*** TEXTO DO DOCUMENTO ***

A FOLHA apurou que a Corregedoria dos Estabelecimentos Penais do Paraná deve pedir a exoneração de pelo menos um servidor da PEL 2, que teria cometido a falha na vigilância que permitiu a fuga de Testa no dia 15. A direção do presídio já enviou ao órgão um descritivo do que aconteceu naquela manhã, quando Testa teria pulado um dos muros laterais usando uma ''tereza'' ou uma pirâmide humana. Havia 35 agentes na unidade no momento da fuga.
A sindicância da corregedoria deve ouvir o assaltante nos próximos dias. Também serão analisadas imagens das câmeras de TV. A Secretaria Estadual de Justiça já tem convicção que houve falha humana. A dúvida que persiste é se houve má fé do agente.
De acordo com a Corregedoria, órgão criado no final do ano passado, pelo menos 12 agentes foram exonerados, a maior parte por facilitação de fuga ou pela entrada de drogas e celulares nas celas. Há também alguns casos de fraude em atestados médicos.
O órgão informou através da assessoria de imprensa que 200 sindicâncias foram abertas este ano. Há expectativa de que outros 30 agentes sejam exonerados até o final do ano.
Conforme o diretor da PEL 2, Jorge Alves, depois da fuga de Testa, houve reforço de segurança, com a determinação de mais dinamismo nas rondas internas e externas. Ainda assim, na terça-feira, houve outra tentativa de fuga, desta vez frustrada pelo sistema de vigilância. (L.F.M.)

*** DADOS DE ORIGEM ***

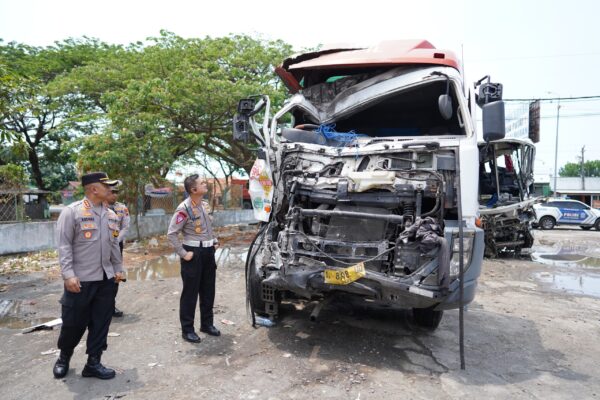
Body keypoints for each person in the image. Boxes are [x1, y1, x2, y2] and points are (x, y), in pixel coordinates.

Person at [52, 172, 124, 380]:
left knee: (101, 322)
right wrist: (68, 274)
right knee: (73, 323)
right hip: (80, 280)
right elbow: (64, 245)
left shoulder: (111, 215)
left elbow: (114, 246)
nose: (110, 190)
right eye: (106, 186)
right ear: (94, 189)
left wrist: (118, 270)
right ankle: (64, 356)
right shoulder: (72, 212)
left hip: (106, 279)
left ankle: (94, 362)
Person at [167, 174, 220, 343]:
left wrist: (214, 241)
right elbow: (172, 234)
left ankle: (207, 324)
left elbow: (209, 227)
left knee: (208, 290)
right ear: (193, 189)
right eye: (202, 183)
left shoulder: (204, 205)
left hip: (208, 253)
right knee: (190, 293)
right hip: (193, 254)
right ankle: (187, 329)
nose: (206, 185)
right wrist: (183, 253)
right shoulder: (184, 208)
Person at [106, 185, 130, 317]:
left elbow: (125, 227)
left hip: (116, 245)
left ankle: (111, 305)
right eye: (111, 192)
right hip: (99, 247)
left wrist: (115, 241)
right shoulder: (97, 207)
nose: (114, 195)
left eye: (116, 192)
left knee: (116, 275)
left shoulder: (122, 208)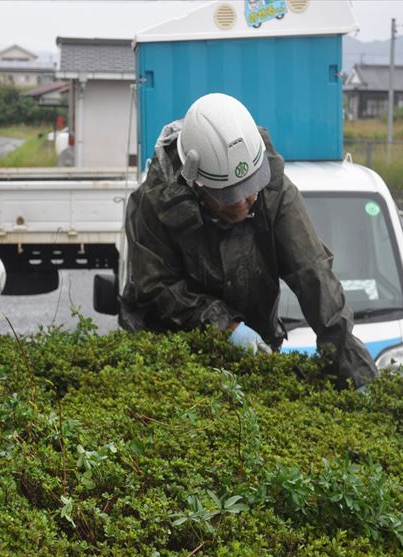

***

**INSTRUÇÕES DA TAREFA:**
Reescreva a reportagem sobre a fuga da PEL 2, tudo desde "O órgão informou" até "final do ano.", trocando "sindicâncias" por "investigações".

**RESOLUÇÃO DO PROBLEMA:**
O órgão informou através da assessoria de imprensa que 200 investigações foram abertas este ano. Há expectativa de que outros 30 agentes sejam exonerados até o final do ano.